─── TEXT ───

Open mosicr opened 2 years ago
Hi, thanks for posting the question! I'd like to learn more, can you elaborate and maybe give a relatively concrete example in the context of RL?
Thanks Yujin, Perhaps best analogy would be what detectives or intelligence services do: collect information from many unrelated sources to try to make decision / create a policy ( arrest a person ; start a preemptive strike ). In terms of RL: head agent is trying to develop a policy on what action to take given a state on terrain. Many smaller agents are unleashed and develop mini-policies, which are then merged into one global policy. In NLP world, it would be: stock ticker information, newspapers articles, earnings calls are analyzed by mini-agents, developing mini-policies on what action to take in a given state ( TSLA goes down; mini-action is buy TSLA; headlines talk about Tesla will experience difficulties in EU market; mini-action is sell TSLA ). Global policy takes all these policies into account and develops overarching policy ( buy / sell / hold TSLA). Or, to create article summarization in NLP : have a large language models ( BERT etc ) develop mini-policies on what article pieces are relevant to be picked / included in a summary ( start/stop positions; so action would be include this text span in a final summary - yes / no - based on state - text context; this would include external text sources, dictionaries etc .) The main policy would then integrate all these mini-policies to produce article summary that doesn't only include text spans from the original article but also include external text sources.

─── DATA SECTION ───

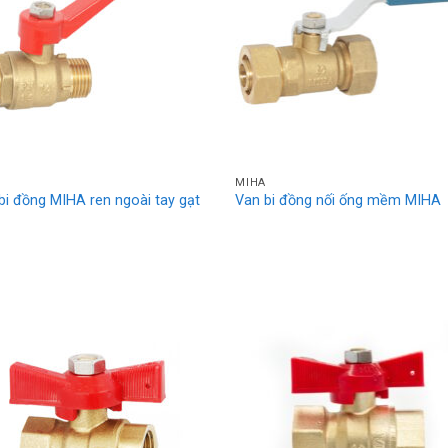
MIHA
bi đồng MIHA ren ngoài tay gạt
Van bi đồng nối ống mềm MIHA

───

DIRECTIVE A ▸
In the thread about merging mini-policies in reinforcement learning, what options does the global policy choose among in the stock example?
DIRECTIVE B ▸
Continue the thread about merging many small agents' policies into one global policy, picking up right after its last post.

RESPONSE BOX A ▸
Buy, sell, or hold TSLA.

RESPONSE BOX B ▸
Hi, thanks for the examples!
If I understand it correctly, all these can be summarized in a hierarchical decision making system. One naive example of such a system is an ensemble of models where each individual model is responsible for interpreting a subset of the data modalities/sources, and an information integrator at a higher level makes the final decision. Although AttentionNeuron, or Attention in a general sense, should be able to achieve the same, an ensemble of models (in my opinion) is more straightforward and efficient.
Thank you for your answer, makes sense.
Hi, Great work !! I wonder if similar approach would work on text data coming from disparate sources ( that never belonged to the same text ). It'd be reverse of what you did in the paper - putting together a puzzle / learning a policy from many disparate pieces .